Accountability conclusion
Three Mile Island made instrumentation an accountability test because the decisive question was not whether data existed. It was whether institutions made the physical condition of the reactor knowable and actionable before operators lost control of cooling. The PORV light showed a command, the pressurizer showed a local level, alarm windows showed hundreds of component deviations, and the printer attempted to show sequence. None reliably answered the safety question that mattered: was reactor inventory being lost through an open relief path?
The evidence supports a systemic allocation. The stuck PORV and feedwater loss triggered the event. Operator reductions in injection and delayed isolation allowed it to worsen. Metropolitan Edison was accountable for safe operation, procedures, training, maintenance and emergency command. Babcock & Wilcox was accountable for design knowledge and effective use of cross-fleet precursor evidence. The NRC was accountable for standards, licensing, inspection and industry-wide learning.
Containment, the vessel lower head, later cooling and an extensive cleanup limited consequences, but they were recovery layers after prevention and diagnosis had failed.
This conclusion does not establish criminal intent, individual civil liability, or a universal health-causation finding. It preserves the limited scope of the corporate reporting plea and later court decisions. It also distinguishes low official population-dose estimates from the documented emergency-communication failure and from dose uncertainty at the individual level.

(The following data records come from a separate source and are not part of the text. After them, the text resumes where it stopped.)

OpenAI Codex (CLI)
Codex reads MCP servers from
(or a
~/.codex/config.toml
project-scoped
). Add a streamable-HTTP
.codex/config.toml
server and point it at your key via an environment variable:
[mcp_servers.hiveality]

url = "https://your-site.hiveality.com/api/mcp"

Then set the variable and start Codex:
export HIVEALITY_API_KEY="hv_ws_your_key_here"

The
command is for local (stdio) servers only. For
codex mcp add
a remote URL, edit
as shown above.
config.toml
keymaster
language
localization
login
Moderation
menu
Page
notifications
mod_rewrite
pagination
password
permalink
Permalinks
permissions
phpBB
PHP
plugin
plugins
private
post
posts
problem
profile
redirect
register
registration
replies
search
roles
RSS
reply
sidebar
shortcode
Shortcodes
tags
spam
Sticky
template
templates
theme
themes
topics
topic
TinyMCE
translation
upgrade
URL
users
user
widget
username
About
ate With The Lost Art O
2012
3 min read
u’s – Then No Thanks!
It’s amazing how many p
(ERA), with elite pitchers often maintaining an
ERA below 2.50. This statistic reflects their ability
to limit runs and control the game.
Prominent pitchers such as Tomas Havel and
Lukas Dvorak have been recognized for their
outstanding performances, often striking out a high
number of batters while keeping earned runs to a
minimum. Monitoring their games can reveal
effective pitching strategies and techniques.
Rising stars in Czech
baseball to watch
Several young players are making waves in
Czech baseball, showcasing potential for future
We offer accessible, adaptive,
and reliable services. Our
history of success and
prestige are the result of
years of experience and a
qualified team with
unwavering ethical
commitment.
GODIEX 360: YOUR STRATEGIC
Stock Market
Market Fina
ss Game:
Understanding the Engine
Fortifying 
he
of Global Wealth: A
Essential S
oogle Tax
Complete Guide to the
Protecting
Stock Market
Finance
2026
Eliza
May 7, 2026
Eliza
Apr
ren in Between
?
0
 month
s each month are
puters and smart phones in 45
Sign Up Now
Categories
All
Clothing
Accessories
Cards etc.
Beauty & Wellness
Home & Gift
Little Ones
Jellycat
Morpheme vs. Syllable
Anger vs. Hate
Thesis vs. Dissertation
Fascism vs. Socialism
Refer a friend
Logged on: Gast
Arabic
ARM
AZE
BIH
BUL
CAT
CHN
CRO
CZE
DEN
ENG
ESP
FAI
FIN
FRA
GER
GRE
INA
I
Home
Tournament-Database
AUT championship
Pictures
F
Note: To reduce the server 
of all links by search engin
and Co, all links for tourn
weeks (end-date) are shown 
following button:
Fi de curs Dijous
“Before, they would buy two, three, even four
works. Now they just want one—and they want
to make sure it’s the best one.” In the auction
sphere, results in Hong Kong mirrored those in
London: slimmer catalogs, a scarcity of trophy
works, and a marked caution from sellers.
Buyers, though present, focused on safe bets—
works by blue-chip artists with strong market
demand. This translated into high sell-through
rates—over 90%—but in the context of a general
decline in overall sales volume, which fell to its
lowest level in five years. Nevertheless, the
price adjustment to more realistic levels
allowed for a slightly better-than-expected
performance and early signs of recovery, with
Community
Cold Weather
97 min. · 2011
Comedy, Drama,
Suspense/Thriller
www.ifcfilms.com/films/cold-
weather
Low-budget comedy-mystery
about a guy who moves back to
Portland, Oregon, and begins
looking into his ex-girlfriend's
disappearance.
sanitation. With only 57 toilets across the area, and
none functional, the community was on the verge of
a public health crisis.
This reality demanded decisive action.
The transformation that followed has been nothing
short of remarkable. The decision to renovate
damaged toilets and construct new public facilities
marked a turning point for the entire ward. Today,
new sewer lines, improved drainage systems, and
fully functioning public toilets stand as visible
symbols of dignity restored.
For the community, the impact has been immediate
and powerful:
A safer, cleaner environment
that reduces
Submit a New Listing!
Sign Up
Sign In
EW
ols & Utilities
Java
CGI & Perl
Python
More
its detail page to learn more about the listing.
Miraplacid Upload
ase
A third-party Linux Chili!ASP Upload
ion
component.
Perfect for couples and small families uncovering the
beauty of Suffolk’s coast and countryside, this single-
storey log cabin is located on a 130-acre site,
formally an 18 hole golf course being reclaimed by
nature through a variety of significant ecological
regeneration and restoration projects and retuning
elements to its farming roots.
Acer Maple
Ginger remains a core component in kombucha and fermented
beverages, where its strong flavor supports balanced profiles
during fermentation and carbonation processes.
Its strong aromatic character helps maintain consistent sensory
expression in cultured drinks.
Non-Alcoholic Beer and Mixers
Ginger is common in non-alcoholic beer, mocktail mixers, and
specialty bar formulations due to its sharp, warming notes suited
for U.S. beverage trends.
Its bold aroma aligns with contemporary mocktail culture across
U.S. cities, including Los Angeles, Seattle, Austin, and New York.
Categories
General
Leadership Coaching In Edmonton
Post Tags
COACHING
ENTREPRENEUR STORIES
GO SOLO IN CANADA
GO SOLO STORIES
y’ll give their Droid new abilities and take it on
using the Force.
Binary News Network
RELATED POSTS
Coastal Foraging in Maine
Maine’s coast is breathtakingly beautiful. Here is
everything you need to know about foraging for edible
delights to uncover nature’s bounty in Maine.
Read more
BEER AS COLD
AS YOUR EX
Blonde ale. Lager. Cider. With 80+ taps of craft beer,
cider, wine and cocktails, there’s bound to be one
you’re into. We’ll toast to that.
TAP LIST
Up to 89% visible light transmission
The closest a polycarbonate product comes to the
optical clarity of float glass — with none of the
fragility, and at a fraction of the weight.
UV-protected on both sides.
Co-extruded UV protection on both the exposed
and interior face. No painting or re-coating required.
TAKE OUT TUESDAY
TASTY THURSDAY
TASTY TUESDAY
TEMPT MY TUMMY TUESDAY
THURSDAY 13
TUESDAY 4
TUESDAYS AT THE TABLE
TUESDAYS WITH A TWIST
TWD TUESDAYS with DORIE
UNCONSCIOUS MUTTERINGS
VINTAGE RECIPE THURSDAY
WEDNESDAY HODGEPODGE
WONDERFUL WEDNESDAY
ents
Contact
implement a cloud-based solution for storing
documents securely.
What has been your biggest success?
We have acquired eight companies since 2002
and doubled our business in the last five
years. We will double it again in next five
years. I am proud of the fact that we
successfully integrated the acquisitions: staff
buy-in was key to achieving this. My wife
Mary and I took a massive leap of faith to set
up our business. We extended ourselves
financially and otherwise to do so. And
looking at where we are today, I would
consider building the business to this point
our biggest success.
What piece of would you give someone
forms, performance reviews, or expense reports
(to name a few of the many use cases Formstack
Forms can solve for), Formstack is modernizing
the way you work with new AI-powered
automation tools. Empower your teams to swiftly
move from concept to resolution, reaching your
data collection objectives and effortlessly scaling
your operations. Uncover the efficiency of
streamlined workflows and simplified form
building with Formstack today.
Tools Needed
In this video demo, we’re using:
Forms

Material new evidence could change the allocation if authenticated records showed that a responsible institution delivered a clear Davis-Besse-based warning that TMI management received, tested and correctly implemented; if previously unavailable logs resolved disputed decision authorship or the initial feedwater trigger; if new dosimetry or epidemiology materially altered release and health findings; or if decommissioning revealed core or containment damage inconsistent with current examinations.
Absent such evidence, the strongest conclusion remains concise: TMI-2 became severe when a manageable equipment failure passed through unverified indication, inadequate diagnosis and delayed response, and responsibility follows every institution that controlled those safeguards.